Text under study:
=== Section Start ===

Unfortunately "serverHold" goes above registrars. I learned this the hard way. There's a variety of watchdogs that false flag things all the time, and a handful of tld's that will blindly obey these orders. I'm guessing io is one of these. You'll have to escalate it with them, though I was never successful. Good luck.
I hope you come out of this in good shape. I try to get all my (digital) TTRPGs and indie games through your platform.
Behavior from "iwantmyname" doesn't sound like they deserve your business anymore.
> The BrandShield software is probably instructed to eradicate all "unauthorized" use of their trademark, so they sent reports independently to our host and registrar claiming there was "fraud and phishing" going on, likely to cause escalation instead of doing the expected DMCA/cease-and-desist. Because of this, I honestly think they're the malicious actor in all of this.
I feel like there's also some missing layer of infrastructure here.
itch.io, like a lot of sites (HN being another), is meant to act as a host of user-generated content, over which the site takes a curatorial but not editorial stance. (I.e. the site has a Terms of Use; and has moderators that take things down / prevent things from being posted according to the Terms of Use; but otherwise is not favoring content according to the platform's own beliefs in the way that e.g. a newspaper would. None of the UGC posted "represents the views" of the platform, and there's no UGC that the platform would be particularly sad to see taken down.)

=== Section End ===

(Stored data entries)
=== Section Start ===

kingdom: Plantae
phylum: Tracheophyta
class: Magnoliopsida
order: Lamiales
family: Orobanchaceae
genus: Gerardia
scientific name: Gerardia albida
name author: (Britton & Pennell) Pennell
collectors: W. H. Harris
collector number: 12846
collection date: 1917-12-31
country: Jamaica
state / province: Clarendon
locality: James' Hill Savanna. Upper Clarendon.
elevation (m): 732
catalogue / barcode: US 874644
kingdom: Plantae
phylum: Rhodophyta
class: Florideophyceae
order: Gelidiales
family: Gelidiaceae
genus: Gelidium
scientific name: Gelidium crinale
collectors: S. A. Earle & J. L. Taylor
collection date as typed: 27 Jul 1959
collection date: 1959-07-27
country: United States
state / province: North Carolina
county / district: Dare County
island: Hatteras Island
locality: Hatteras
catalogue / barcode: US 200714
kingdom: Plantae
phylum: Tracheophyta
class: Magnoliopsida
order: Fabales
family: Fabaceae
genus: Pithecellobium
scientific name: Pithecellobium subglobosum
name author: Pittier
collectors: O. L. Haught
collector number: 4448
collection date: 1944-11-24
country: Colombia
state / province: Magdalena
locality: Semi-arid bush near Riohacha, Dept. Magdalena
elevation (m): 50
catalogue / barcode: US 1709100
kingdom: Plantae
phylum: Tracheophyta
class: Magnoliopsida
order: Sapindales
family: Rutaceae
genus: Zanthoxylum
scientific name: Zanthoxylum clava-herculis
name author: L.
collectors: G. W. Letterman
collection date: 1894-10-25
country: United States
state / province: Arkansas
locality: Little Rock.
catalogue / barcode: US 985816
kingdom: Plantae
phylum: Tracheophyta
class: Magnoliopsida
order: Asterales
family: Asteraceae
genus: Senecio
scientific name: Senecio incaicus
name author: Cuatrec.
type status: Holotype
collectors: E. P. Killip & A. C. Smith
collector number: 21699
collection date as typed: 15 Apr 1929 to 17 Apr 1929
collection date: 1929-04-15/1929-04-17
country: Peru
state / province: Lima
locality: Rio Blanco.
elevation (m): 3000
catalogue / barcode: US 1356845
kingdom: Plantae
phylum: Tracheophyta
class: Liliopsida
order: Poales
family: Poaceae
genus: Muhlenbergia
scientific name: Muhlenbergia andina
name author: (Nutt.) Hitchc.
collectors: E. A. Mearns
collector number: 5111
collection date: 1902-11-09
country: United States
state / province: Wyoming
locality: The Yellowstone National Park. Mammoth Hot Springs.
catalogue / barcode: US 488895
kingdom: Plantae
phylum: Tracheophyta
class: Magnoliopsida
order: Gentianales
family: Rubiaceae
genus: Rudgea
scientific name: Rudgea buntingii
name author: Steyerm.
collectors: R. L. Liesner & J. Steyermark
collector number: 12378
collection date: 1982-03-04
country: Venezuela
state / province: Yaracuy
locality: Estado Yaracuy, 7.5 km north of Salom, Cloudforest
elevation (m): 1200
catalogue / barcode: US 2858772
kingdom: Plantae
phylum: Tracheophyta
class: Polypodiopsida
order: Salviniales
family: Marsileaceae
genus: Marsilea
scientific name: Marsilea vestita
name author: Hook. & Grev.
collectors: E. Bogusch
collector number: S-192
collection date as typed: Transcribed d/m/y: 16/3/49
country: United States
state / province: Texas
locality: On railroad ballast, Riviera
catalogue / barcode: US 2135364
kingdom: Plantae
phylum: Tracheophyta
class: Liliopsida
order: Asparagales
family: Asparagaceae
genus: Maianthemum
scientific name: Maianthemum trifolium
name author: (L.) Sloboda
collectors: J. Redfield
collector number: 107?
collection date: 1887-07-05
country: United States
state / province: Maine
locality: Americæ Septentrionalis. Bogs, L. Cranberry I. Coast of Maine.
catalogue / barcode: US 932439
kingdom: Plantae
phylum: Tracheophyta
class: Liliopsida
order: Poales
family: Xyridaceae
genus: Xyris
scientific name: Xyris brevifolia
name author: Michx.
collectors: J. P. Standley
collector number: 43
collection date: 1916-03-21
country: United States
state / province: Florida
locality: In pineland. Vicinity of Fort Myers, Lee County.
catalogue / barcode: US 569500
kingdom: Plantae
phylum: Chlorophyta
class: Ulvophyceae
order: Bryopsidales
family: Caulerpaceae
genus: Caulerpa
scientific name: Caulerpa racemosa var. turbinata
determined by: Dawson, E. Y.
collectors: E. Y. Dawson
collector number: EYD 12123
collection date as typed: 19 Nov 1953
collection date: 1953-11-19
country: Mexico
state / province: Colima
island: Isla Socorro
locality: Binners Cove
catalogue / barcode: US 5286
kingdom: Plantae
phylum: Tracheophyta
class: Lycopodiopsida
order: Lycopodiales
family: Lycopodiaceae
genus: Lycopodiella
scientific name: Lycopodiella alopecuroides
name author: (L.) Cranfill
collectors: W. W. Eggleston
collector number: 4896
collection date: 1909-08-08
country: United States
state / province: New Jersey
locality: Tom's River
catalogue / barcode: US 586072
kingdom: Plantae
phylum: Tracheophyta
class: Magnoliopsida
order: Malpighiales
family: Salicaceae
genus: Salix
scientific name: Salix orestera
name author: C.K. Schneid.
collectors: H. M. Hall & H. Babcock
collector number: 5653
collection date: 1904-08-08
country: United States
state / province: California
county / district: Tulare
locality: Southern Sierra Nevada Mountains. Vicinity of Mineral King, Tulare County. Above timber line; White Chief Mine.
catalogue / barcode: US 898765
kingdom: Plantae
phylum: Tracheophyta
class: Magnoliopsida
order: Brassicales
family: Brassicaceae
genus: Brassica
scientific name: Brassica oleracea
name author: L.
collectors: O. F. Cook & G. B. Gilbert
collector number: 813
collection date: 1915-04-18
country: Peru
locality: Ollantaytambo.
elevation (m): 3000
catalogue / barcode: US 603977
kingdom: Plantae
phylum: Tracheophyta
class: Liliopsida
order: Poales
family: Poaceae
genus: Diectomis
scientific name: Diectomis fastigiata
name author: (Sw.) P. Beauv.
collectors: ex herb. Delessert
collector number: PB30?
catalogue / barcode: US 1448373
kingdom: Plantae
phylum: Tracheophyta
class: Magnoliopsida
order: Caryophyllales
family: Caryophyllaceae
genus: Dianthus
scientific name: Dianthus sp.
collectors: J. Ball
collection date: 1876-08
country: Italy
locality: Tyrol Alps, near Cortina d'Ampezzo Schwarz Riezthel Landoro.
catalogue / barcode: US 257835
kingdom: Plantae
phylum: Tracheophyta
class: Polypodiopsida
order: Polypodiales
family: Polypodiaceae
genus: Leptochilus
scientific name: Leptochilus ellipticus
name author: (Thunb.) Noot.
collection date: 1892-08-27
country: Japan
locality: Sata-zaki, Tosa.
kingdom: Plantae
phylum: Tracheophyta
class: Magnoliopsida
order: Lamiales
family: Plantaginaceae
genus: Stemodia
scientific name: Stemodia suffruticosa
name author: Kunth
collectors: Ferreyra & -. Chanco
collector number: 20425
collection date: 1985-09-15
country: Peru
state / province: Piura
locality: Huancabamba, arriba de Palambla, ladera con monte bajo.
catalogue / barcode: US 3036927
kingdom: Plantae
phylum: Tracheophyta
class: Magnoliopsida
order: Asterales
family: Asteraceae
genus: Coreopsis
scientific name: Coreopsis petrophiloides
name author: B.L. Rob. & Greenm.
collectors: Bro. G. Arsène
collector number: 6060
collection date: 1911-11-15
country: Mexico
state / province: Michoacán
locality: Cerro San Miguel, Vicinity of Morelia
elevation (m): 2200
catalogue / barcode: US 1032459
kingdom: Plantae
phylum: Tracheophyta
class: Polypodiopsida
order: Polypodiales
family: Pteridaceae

=== Section End ===

Using the information:
1: Answer these questions from the forum thread:
(a) What does the first comment say "goes above registrars"?
(b) Which software is said to be instructed to eradicate all "unauthorized" use of a trademark?
(c) Besides itch.io, which site is named as a host of user-generated content?
2: Quote the forum thread word for word, starting at "I hope you come" and ending at "of infrastructure here.".

Results for the exercise:
1:
(a) "serverHold"
(b) The BrandShield software
(c) HN

2:
I hope you come out of this in good shape. I try to get all my (digital) TTRPGs and indie games through your platform.
Behavior from "iwantmyname" doesn't sound like they deserve your business anymore.
> The BrandShield software is probably instructed to eradicate all "unauthorized" use of their trademark, so they sent reports independently to our host and registrar claiming there was "fraud and phishing" going on, likely to cause escalation instead of doing the expected DMCA/cease-and-desist. Because of this, I honestly think they're the malicious actor in all of this.
I feel like there's also some missing layer of infrastructure here.